Dataset items

##########

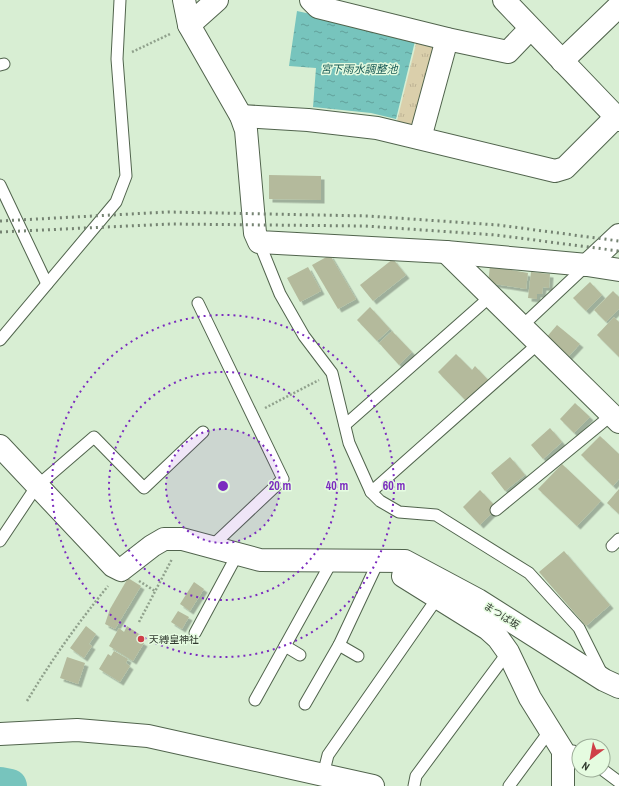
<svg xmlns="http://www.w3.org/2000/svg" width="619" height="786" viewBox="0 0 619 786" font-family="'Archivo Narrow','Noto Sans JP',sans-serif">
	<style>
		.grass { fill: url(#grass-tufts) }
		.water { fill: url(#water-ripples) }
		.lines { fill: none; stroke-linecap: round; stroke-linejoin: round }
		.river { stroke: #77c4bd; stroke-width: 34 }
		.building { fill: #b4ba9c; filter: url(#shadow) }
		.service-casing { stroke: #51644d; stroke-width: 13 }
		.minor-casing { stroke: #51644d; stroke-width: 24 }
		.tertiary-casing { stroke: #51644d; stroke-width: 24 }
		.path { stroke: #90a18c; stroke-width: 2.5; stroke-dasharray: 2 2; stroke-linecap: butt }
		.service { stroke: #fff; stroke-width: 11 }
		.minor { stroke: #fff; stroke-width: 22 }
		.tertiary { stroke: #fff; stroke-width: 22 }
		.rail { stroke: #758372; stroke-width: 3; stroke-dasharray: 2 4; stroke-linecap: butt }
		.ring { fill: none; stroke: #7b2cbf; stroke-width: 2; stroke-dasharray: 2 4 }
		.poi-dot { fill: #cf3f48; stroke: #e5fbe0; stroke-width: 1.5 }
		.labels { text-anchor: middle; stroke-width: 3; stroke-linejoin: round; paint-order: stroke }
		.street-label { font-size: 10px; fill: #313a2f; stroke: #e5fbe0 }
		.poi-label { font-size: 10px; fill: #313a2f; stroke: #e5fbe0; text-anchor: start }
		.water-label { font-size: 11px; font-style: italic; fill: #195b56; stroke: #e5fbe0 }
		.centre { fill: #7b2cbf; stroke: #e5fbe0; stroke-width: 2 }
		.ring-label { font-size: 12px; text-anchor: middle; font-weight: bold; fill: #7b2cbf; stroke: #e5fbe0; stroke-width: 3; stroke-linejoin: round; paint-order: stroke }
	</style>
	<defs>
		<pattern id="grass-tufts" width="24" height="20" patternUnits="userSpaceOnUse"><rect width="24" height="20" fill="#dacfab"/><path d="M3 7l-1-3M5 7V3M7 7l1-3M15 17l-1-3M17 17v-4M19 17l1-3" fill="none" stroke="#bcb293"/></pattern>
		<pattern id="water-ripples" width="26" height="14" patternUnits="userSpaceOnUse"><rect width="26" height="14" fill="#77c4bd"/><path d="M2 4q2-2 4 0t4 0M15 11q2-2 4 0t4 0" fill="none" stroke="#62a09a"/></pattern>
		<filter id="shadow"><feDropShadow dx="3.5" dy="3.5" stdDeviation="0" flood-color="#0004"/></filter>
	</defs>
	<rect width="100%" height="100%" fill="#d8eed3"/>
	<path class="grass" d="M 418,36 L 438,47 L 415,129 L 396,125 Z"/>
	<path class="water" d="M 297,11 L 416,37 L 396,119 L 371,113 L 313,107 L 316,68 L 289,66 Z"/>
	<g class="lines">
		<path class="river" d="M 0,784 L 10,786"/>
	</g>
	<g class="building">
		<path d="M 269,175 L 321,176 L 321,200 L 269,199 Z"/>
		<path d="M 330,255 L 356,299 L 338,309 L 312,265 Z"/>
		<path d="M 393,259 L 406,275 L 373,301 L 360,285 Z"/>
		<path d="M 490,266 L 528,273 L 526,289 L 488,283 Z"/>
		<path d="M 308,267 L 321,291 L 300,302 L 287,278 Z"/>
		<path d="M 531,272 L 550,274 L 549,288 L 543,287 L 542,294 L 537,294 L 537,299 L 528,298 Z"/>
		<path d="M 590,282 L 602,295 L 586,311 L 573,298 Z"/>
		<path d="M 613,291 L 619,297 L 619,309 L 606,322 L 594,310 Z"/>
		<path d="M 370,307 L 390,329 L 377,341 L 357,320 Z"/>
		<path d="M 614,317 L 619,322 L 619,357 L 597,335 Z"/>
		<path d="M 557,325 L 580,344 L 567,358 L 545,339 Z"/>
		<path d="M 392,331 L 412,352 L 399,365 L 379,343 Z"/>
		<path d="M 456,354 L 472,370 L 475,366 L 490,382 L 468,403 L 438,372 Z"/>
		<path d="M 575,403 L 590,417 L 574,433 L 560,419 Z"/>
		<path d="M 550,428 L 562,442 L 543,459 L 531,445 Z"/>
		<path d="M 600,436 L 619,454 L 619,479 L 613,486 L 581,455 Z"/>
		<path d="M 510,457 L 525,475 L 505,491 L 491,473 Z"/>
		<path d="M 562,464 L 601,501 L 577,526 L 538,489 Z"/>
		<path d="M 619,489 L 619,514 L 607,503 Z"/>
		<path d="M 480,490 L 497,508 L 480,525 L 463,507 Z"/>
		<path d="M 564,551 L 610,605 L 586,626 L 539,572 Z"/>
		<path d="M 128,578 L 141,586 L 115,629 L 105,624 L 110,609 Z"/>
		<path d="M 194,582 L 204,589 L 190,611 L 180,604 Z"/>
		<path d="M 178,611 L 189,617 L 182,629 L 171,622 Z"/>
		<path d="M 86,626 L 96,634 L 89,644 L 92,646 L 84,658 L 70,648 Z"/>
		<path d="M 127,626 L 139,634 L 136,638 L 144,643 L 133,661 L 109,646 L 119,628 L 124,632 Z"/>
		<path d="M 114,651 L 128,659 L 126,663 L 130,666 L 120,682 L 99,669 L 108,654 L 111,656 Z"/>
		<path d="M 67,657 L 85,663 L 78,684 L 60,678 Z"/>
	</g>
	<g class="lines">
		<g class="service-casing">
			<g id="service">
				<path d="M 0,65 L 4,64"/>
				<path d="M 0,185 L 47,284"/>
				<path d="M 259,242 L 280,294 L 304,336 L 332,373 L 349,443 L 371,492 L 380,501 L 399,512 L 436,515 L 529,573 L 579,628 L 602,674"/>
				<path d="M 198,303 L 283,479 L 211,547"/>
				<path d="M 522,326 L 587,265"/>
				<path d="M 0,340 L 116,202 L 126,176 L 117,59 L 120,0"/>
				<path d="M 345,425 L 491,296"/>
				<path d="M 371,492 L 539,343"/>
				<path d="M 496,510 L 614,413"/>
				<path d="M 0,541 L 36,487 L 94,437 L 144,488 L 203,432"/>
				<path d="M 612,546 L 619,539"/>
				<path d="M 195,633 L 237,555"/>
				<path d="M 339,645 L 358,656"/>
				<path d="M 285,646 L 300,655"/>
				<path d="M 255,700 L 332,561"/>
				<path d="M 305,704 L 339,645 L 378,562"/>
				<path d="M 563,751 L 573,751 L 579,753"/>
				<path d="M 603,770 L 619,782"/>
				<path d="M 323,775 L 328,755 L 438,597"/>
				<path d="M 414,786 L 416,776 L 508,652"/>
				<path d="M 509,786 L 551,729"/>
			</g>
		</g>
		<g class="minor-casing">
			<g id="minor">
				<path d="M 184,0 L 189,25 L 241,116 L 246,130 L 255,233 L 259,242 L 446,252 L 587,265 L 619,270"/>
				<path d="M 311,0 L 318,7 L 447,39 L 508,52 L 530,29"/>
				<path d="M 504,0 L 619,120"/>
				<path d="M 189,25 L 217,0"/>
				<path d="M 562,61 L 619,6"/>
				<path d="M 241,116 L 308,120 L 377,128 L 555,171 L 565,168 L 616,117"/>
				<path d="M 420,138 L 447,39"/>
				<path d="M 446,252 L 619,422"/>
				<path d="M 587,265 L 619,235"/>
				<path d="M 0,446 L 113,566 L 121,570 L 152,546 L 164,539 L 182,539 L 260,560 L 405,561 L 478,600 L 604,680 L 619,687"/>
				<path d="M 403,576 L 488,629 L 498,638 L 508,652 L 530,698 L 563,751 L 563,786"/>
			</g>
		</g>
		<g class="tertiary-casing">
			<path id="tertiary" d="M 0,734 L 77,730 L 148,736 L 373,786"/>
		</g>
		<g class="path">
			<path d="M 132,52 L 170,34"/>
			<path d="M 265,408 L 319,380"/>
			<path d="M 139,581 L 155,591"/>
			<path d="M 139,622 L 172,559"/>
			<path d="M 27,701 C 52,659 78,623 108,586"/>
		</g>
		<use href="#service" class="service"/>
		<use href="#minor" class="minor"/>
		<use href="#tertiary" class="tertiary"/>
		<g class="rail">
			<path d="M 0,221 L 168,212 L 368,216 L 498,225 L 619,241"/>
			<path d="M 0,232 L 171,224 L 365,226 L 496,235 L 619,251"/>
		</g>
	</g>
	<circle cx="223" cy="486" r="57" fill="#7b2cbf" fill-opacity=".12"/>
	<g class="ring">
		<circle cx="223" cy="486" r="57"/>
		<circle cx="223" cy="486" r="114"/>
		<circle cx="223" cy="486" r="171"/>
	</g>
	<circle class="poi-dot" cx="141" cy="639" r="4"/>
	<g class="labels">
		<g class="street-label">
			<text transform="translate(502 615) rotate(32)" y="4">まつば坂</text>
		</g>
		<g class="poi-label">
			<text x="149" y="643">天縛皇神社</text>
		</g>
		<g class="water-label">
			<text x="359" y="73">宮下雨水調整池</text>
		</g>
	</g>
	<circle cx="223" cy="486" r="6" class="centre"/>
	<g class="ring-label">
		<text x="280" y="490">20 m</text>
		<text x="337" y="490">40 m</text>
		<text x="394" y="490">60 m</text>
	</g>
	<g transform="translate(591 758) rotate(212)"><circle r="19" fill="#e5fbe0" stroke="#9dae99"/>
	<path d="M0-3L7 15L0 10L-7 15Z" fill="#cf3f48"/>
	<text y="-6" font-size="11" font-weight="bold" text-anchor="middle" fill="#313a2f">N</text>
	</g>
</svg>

##########

Go through the entries above, and wherever a line holds the word "labels", copy that line.

Solution to this problem →
		.labels { text-anchor: middle; stroke-width: 3; stroke-linejoin: round; paint-order: stroke }
	<g class="labels">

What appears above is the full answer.